## EXTRACT PROVIDED:
━━━━━━━━━━━━━━━━

= List of University of the Arts (Philadelphia) faculty =

The University of the Arts (UArts) was an American private arts university in Philadelphia, Pennsylvania. The Philadelphia College of Art and the Philadelphia College of the Performing Arts merged to form the University of the Arts in 1987. Through its predecessor institutions, the university dates back to 1870. The university closed in 2024.

Following is a list of some of the notable faculty and staff of the University of the Arts and its predecessor institutions. Former institution names include the College of Performing Arts of the University of the Arts, Hahn Conservatory of Music, Pennsylvania Museum and School of Industrial Art, Philadelphia College of Art, Philadelphia College of the Arts, Philadelphia College of the Performing Arts, Philadelphia Conservatory of Music, Philadelphia Museum College of Art, Philadelphia Museum School of Art, Philadelphia Museum School of Industrial Arts, Philadelphia Musical Academy, and the Zeckwer-Hahn Philadelphia Musical Academy.

━━━━━━━━━━━━━━━━

## PROVIDED ENTRIES:
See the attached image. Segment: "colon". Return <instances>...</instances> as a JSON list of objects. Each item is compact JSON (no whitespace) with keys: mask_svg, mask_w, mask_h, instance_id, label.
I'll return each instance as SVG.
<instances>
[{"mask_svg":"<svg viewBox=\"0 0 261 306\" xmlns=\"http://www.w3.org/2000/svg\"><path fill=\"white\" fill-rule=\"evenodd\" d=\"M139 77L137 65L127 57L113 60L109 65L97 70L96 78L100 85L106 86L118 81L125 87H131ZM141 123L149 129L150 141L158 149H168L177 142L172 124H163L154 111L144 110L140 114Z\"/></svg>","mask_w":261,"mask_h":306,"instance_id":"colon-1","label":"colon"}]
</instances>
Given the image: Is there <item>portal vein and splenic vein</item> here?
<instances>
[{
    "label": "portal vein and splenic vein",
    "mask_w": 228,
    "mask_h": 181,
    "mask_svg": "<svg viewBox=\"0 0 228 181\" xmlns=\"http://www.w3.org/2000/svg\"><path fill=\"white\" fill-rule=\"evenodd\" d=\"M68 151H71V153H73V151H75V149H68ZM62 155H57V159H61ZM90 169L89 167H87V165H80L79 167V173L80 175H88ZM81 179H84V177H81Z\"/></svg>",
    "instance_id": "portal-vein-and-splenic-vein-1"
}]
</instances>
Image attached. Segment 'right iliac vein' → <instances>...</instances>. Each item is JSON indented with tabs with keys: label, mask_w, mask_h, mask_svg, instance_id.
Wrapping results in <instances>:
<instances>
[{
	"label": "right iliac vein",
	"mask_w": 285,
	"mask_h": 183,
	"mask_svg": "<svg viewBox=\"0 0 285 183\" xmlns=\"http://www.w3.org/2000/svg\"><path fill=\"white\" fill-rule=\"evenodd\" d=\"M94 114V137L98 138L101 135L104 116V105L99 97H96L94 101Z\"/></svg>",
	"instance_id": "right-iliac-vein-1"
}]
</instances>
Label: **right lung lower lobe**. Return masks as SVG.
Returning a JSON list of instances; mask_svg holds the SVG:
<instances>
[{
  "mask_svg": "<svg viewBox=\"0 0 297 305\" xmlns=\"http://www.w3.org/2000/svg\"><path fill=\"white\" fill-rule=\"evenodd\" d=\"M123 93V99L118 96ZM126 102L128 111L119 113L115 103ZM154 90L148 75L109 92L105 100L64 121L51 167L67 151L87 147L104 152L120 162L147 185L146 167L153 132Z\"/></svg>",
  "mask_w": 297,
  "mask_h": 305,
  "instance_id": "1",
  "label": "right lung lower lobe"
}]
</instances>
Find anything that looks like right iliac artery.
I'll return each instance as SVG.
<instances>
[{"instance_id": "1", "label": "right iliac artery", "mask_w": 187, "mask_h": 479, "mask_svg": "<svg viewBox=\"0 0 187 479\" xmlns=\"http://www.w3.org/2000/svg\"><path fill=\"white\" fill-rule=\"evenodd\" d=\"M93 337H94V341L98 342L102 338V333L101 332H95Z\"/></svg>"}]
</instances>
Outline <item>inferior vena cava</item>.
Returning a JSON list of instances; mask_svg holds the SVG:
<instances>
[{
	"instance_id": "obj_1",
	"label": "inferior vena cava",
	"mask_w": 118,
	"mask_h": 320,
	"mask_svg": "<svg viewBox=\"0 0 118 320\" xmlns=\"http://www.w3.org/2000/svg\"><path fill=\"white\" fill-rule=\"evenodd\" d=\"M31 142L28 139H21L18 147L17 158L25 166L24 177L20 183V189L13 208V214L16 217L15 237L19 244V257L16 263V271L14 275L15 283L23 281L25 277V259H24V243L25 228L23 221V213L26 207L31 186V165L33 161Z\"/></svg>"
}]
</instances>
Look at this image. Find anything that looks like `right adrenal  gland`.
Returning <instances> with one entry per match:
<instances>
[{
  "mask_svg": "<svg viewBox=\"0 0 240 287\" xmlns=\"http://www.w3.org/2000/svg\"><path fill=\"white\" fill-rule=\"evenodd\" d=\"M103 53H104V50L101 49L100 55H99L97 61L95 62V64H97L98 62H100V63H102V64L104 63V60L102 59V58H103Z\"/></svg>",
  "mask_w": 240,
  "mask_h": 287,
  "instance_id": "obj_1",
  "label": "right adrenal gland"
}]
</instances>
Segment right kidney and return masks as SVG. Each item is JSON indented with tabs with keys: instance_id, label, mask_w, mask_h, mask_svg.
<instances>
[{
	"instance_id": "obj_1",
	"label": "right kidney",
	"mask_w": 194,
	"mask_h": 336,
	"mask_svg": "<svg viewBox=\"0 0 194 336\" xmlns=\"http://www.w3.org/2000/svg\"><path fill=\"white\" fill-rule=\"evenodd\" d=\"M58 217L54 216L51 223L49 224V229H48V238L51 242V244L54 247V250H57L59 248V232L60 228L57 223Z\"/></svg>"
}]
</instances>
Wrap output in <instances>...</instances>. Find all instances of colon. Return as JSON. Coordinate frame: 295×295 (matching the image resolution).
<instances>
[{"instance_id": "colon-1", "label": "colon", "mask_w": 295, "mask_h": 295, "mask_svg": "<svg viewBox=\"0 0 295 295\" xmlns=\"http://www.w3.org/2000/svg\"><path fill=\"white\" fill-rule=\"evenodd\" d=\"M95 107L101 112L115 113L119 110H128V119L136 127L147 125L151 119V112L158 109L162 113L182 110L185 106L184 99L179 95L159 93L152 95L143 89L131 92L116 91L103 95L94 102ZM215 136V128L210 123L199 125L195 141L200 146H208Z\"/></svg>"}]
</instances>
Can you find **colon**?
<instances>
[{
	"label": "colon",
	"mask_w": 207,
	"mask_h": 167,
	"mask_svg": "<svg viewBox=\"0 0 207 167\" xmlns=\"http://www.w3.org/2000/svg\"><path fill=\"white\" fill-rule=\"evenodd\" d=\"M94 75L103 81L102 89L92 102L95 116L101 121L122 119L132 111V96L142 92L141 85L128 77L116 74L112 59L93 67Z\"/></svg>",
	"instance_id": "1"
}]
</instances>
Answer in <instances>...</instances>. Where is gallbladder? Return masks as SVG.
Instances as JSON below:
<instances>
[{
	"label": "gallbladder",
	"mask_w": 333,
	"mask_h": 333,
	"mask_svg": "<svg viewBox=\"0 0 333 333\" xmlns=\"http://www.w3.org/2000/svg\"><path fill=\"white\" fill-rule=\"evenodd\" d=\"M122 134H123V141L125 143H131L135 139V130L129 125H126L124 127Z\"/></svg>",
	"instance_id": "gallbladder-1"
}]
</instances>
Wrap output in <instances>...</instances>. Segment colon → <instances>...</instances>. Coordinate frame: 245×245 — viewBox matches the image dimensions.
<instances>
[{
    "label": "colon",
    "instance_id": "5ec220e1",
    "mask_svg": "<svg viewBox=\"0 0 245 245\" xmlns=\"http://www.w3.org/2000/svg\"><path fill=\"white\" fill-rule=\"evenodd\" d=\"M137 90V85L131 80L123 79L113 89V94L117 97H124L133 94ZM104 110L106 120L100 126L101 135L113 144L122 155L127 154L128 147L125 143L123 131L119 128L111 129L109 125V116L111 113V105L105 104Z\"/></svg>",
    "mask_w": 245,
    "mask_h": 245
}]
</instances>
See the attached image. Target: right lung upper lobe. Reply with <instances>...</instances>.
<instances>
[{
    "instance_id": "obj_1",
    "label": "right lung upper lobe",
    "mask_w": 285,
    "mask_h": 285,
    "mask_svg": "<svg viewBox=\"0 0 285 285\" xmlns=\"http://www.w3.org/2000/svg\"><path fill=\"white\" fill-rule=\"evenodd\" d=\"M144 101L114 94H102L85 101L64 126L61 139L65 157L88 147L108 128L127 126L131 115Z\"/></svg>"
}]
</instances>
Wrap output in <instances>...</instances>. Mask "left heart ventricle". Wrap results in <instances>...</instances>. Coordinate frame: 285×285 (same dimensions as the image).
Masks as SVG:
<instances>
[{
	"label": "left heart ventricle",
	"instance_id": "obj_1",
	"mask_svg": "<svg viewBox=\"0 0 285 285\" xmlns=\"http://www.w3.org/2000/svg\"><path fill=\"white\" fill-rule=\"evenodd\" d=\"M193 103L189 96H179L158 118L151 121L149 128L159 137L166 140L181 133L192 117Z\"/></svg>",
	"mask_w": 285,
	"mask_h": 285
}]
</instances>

━━━━━━━━━━━━━━━━

## SET EXERCISE A:
According to the faculty list introduction, which two colleges merged to form the University of the Arts in 1987?
## SET EXERCISE B:
Report how many lines of the entries contain the string "lung". Case counts. Give only the number.

## EXPECTED OUTPUT A:
The Philadelphia College of Art and the Philadelphia College of the Performing Arts.

## EXPECTED OUTPUT B:
4